The 6-foot-1, 220-pound catcher tried to play through the injury for a few days but finally had an MRI in late April, which revealed stretched ligaments in the elbow but no major structural damage.
"That was the biggest relief, once I found out the UCL was fine," Conger said, referring to the ulnar collateral ligament—the target of Tommy John surgeries.
It took four weeks of rehabbing in Arizona before Conger said his arm started to feel sound again. He returned to action with Salt Lake on May 31. Five days later, Angels catcher Bobby Wilson went on the disabled list with a concussion and Conger got a second chance. He was promoted to the Angels and got off to a 3-for-10 start. But with Wilson and Iannetta both expected back in short order, Conger may have little time to make an impression.
• The rotation at Salt Lake has been a patchwork quilt recently after Trevor Bell (elbow) and Brad Mills (shoulder) were lost to injuries in May. No timetable was in place for Bell's return.
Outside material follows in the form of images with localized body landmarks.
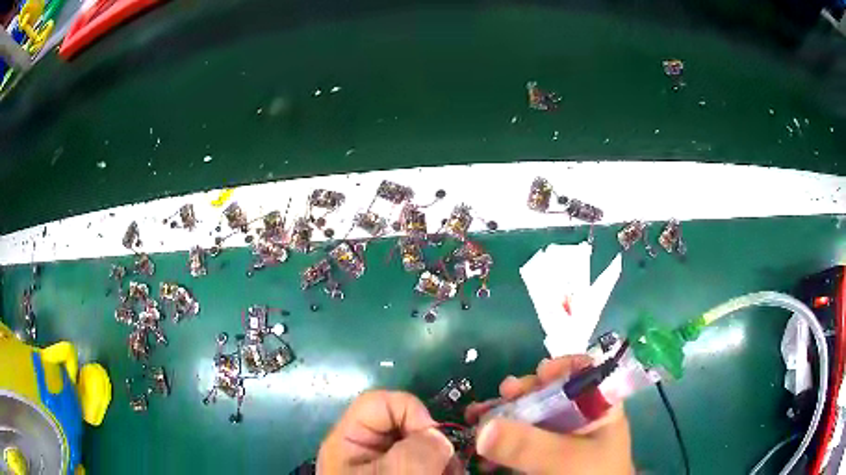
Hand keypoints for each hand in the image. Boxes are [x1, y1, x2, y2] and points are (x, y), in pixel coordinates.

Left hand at [318, 390, 455, 473]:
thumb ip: (418, 449)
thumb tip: (438, 438)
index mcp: (349, 440)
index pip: (381, 402)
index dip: (412, 412)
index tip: (433, 440)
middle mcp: (367, 449)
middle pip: (408, 425)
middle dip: (435, 442)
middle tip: (449, 466)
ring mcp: (386, 464)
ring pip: (423, 446)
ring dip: (445, 459)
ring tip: (451, 473)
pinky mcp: (404, 473)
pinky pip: (428, 463)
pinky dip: (443, 468)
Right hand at [466, 355, 633, 474]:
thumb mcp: (565, 461)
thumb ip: (529, 445)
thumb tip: (483, 428)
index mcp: (599, 409)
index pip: (586, 374)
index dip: (563, 368)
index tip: (538, 373)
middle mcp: (579, 419)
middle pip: (551, 393)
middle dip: (523, 392)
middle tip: (502, 393)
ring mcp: (559, 438)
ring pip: (530, 416)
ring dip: (503, 414)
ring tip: (477, 414)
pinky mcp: (542, 456)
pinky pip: (519, 440)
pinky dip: (499, 439)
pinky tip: (482, 444)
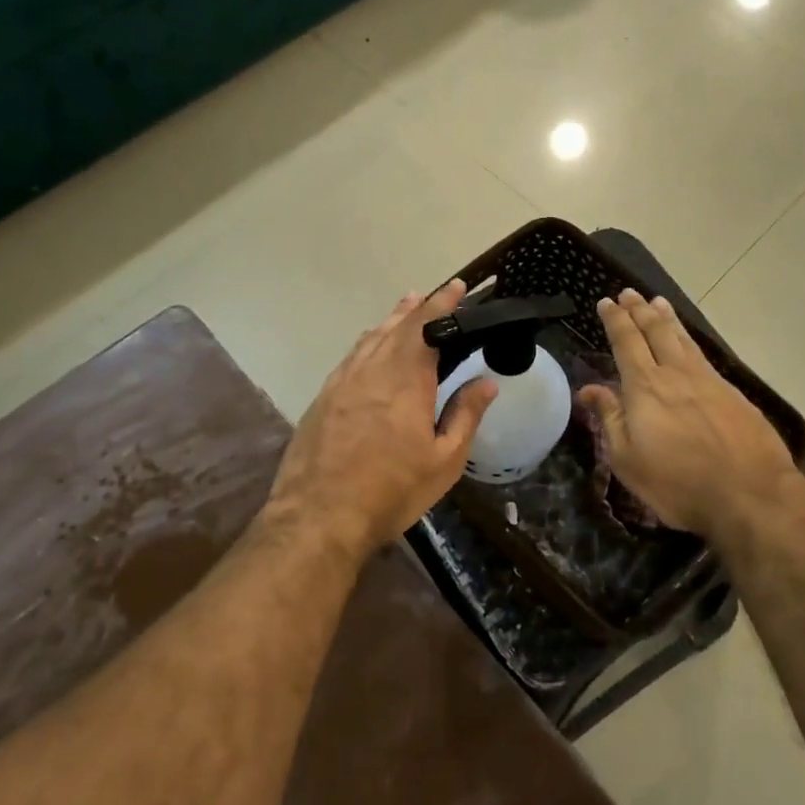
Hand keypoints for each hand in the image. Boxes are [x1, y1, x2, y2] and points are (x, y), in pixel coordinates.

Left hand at [267, 280, 497, 563]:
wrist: (318, 516)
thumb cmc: (391, 491)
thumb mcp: (444, 461)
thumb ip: (465, 416)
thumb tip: (487, 383)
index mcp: (407, 380)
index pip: (428, 327)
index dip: (443, 304)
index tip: (457, 287)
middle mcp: (372, 370)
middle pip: (397, 327)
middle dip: (419, 307)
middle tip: (436, 294)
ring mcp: (342, 382)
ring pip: (371, 339)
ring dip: (392, 321)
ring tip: (406, 308)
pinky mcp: (323, 398)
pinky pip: (351, 357)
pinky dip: (368, 343)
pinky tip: (371, 347)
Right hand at [578, 289, 804, 540]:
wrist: (751, 495)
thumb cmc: (679, 484)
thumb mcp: (628, 460)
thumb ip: (609, 419)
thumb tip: (588, 388)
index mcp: (645, 387)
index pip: (626, 342)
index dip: (615, 320)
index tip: (607, 302)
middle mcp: (676, 374)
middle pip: (655, 331)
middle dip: (639, 310)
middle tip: (629, 293)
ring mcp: (708, 381)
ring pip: (683, 338)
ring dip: (667, 317)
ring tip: (657, 302)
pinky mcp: (733, 393)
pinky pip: (703, 354)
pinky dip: (689, 338)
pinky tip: (689, 341)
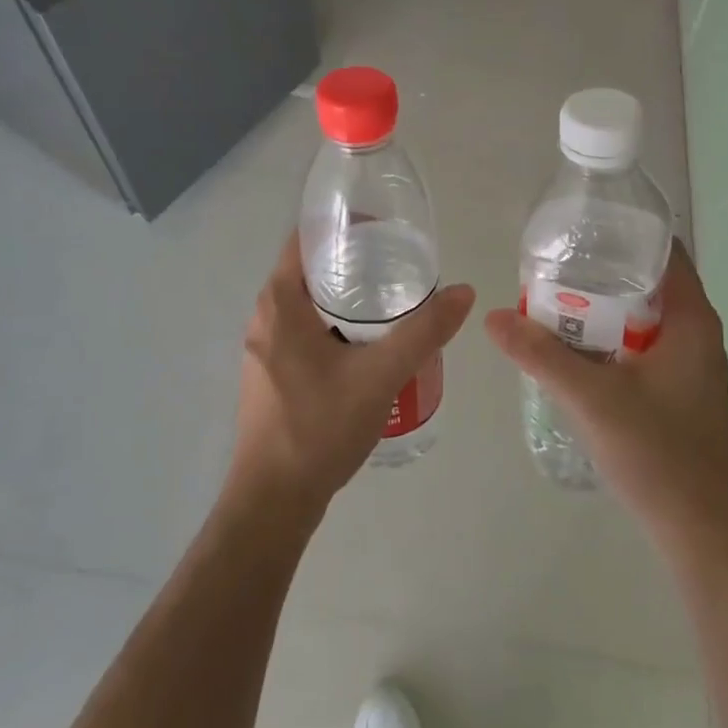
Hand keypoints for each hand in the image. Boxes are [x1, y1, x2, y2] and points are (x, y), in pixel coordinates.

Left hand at [229, 234, 474, 524]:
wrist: (273, 501)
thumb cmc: (319, 428)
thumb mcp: (381, 375)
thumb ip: (424, 332)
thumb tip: (464, 292)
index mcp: (279, 302)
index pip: (306, 238)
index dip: (344, 226)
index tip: (384, 231)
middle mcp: (263, 316)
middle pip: (309, 269)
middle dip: (353, 262)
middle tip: (400, 265)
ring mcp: (263, 347)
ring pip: (307, 303)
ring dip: (345, 296)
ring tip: (392, 301)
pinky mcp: (270, 373)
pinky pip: (304, 330)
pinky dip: (334, 323)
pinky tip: (369, 344)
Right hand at [484, 242, 727, 549]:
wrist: (702, 532)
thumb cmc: (658, 453)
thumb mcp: (591, 398)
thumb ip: (541, 355)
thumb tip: (494, 317)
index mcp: (692, 321)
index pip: (664, 253)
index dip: (624, 234)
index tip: (580, 229)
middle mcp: (697, 335)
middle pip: (649, 284)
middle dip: (602, 272)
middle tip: (553, 266)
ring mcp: (690, 367)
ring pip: (643, 319)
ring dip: (604, 310)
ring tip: (554, 302)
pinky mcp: (679, 393)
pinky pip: (642, 348)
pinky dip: (611, 340)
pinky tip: (575, 351)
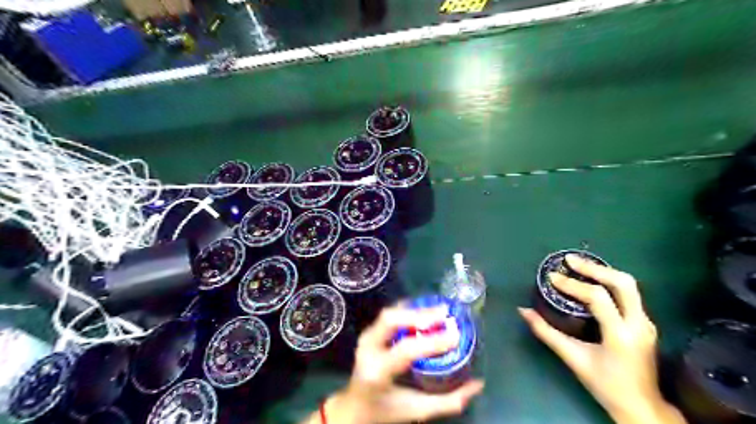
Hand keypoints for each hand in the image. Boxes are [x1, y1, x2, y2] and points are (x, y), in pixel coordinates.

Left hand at [315, 306, 483, 421]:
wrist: (354, 407)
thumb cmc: (385, 411)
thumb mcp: (417, 410)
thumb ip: (448, 401)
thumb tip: (477, 384)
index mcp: (377, 372)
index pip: (405, 351)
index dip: (432, 341)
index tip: (456, 335)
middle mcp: (368, 349)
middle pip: (390, 320)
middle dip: (419, 314)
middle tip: (445, 313)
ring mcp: (365, 338)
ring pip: (390, 314)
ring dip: (415, 309)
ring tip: (438, 310)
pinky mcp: (368, 332)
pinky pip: (389, 315)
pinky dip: (407, 310)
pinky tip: (423, 310)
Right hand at [520, 254, 686, 423]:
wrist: (642, 407)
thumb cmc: (606, 385)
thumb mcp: (573, 358)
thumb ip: (546, 332)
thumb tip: (523, 311)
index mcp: (621, 334)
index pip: (598, 298)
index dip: (572, 285)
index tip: (551, 277)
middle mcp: (639, 323)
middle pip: (623, 283)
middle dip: (594, 268)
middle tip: (569, 260)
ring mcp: (646, 322)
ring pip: (630, 285)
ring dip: (603, 271)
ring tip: (578, 265)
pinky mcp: (645, 323)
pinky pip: (629, 294)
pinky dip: (609, 282)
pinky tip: (592, 281)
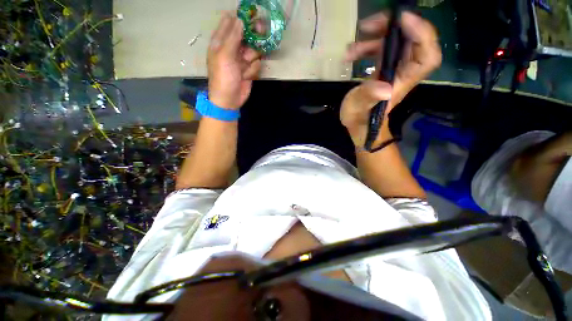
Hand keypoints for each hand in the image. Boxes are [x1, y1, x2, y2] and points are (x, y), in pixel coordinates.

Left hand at [208, 13, 261, 109]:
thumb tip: (239, 19)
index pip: (230, 23)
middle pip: (246, 35)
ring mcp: (242, 59)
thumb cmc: (223, 77)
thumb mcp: (225, 56)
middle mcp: (232, 48)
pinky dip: (253, 70)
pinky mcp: (250, 70)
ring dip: (252, 58)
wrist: (229, 99)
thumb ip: (232, 37)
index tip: (251, 15)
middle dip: (253, 35)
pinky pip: (256, 64)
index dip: (240, 18)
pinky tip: (246, 76)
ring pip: (254, 50)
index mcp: (221, 42)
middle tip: (262, 31)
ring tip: (245, 67)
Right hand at [341, 11, 441, 146]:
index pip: (427, 55)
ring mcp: (393, 69)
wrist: (357, 124)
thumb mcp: (359, 111)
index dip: (422, 34)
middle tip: (370, 25)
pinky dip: (367, 47)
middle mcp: (402, 72)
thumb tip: (385, 89)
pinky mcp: (382, 70)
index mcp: (402, 82)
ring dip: (376, 37)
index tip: (403, 19)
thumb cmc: (359, 120)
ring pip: (395, 43)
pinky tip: (351, 54)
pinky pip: (382, 51)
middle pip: (413, 42)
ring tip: (352, 45)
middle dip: (394, 27)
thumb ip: (368, 98)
Mills' shoulder injury was less serious and he was expected back in mid-June.
• First baseman C.J. Cron, the Angels' first-round draft pick in 2011, had a 20-game hit streak with high Class A Inland Empire come to an end June 5. The 22-year-old then went 14-for-36 over his next nine games and was hitting .304/.348/.488 with 10 home runs and 55 RBIs in 260 at-bats.